According to Aaron Grau, executive director of trade association Invest In the USA, Jeffries “understands and more importantly appreciates the sacrifices immigrants to the United States make.
“That alone sets him apart, but in addition to that, he understands the specific benefits [EB-5] capital brings,” Grau added. “He understands its role in economic development and job creation in his District and across the country. I am grateful he has the support of his Congressional colleagues to be the new Democrat Leader and look forward to working with him and his team.”
Jeffries’ record on this front is admirable. In September 2019, the Congressman met with various EB-5 experts at a roundtable held by Mona Shah & Associates Global to talk about the EB-5 Immigrant Investor Program. There, Jeffries – a staunch immigration advocate who takes the minority-leader reins from House Speaker Nancy Pelosi (D-Calif.) in 2023 – pointed to the his constituents’ diversity and “the colloquial ‘American dream’ that many of them share.”1 As many of these individuals are immigrants or children of immigrants, “[this] dream, Jeffries stated, ‘must be preserved’ and included in the larger narrative of immigration policy.”

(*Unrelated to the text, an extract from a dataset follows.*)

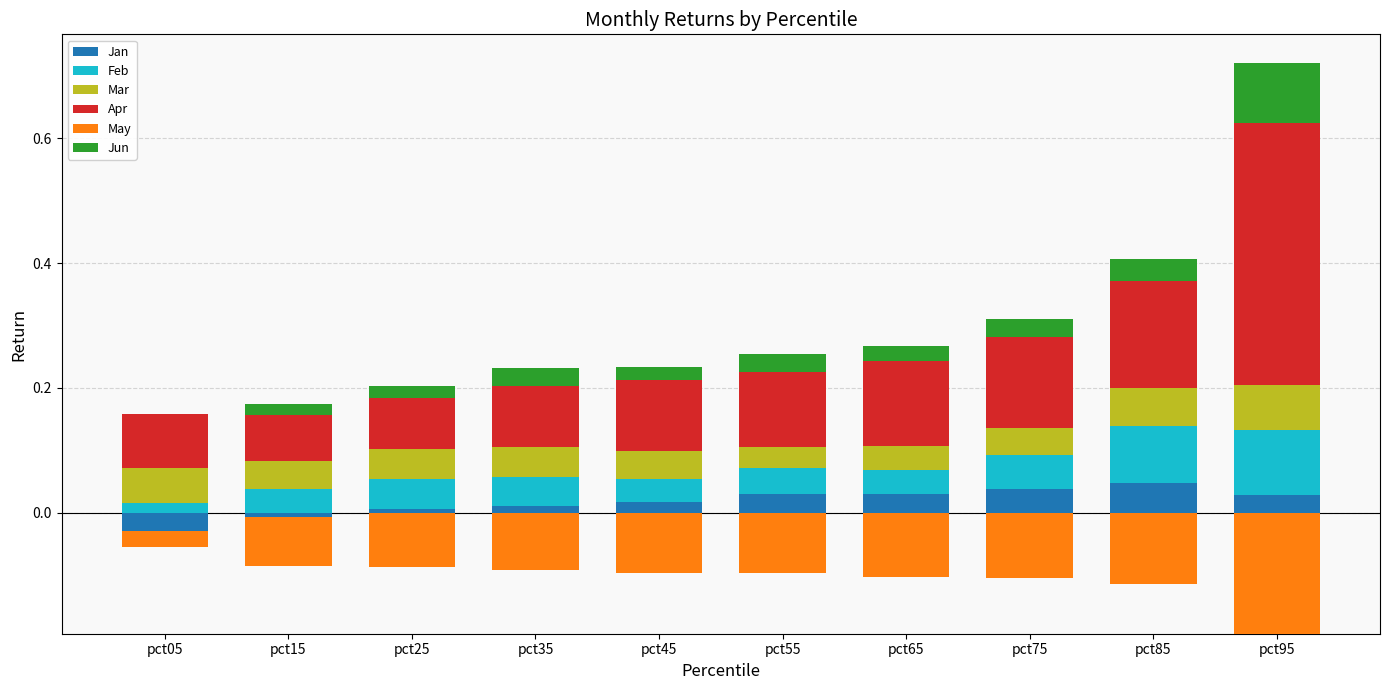

What is the approximate value of Mar at pct05?

0.1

Jeffries also echoed common concerns of fractioning within the EB-5 community, and “emphasized that it is vital that EB-5 stakeholders come together and support sustainable changes”2 to ensure the effectiveness of the program. Jeffries, a lifelong Democrat, shared his own experience when he reached across the aisle to engage in conversation about the EB-5 program with Jared Kushner, then Senior Advisor to President Trump. While reflecting on this meeting at the 2019 roundtable, Jeffries noted the importance of “engaging the bicameral legislature.”3 We witnessed the significance of bipartisanship when the EB-5 Reform and Integrity Act of 2022 (“RIA”) finally came to fruition earlier this year. After months of deliberation, divisive and highly partisan issues such as the DACA Program and federal budget allotments repeatedly postponed the passage of the bill until March 2022, one year after it was initially proposed in March 2021 by Senators Grassley (R-Iowa) and Leahy (D-Va.).

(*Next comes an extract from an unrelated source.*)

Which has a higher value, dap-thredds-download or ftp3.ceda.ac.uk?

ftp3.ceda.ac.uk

Congressional support is critical to the success of the EB-5 program. The passage of RIA not only reauthorized the Regional Center program, stimulating the economy with countless jobs and millions of dollars in EB-5 capital, but also instituted much-needed integrity measures to protect both investors and projects alike. Other welcome changes brought by this legislation include the annual reserved visa categories, which allow investors from backlogged countries to jump to the front of the line, and the ability for certain investors to file concurrently for Adjustment of Status, thereby eliminating the ever-growing waiting period for their work authorizations, travel permits, and conditional green cards. Thanks to this legislation, which has been developing within both the EB-5 community and Congress for years, project developers and immigrants alike can take advantage of exciting opportunities to invest.
There are, however, some annoying hurdles to surmount. Jeffries is well aware of the misconceptions about EB-5s circulating in both Congress and among the general public. Some Democrats have complained that EB-5s only benefit the rich and aren’t reaching targeted employment areas in rural communities. Thankfully, Jeffries, who also has lambasted former President Donald Trump for his (ridiculous) 2020 immigration ban, has the chops to mitigate such misinformation, as well as champion its continued funding.

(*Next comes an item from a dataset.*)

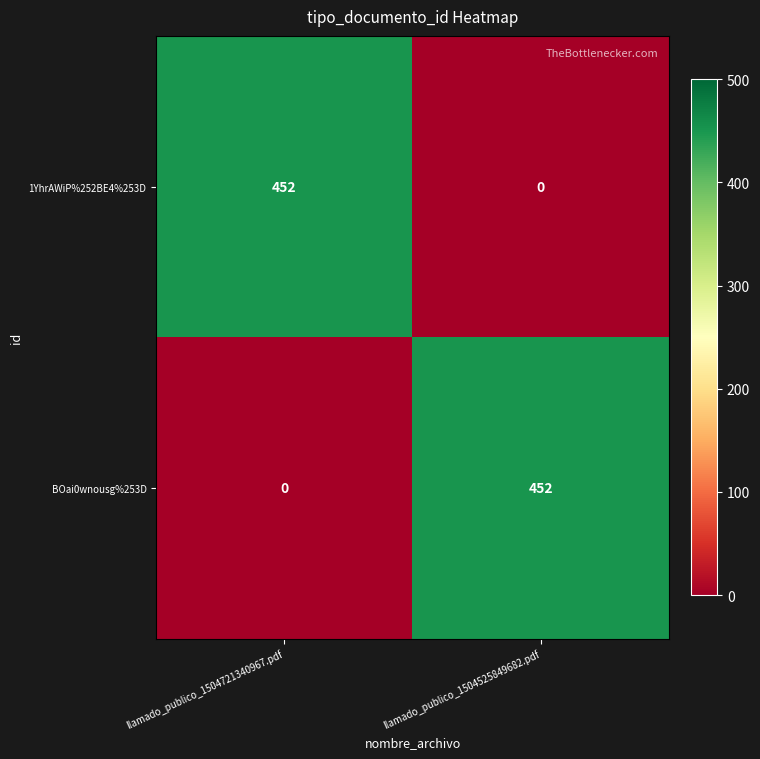

What is the maximum value shown in the chart?

452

In this light, EB-05 practitioners have a powerful- and vocal – ally. The question is, just how much will things change under his auspices as House minority leader … and whether things could get better. Opening up the program to more immigrant investors would be optimal, as such an influx could provide a boost to an economy riddled with inflation and rural unemployment. Plus, the EB-5 submissions process could stand some additional streamlining, particularly with respect to digitalization (though recent guidance from United States Citizenship and Immigration Services could help alleviate that burden). Will Jeffries provide the impetus for further inroads into this area?
Clearly, we will have to wait and see. But no matter what happens, EB-5 practitioners should be glad that the industry has a safety net going forward – at least for the time being. Hopefully this net will hold into 2023 and beyond.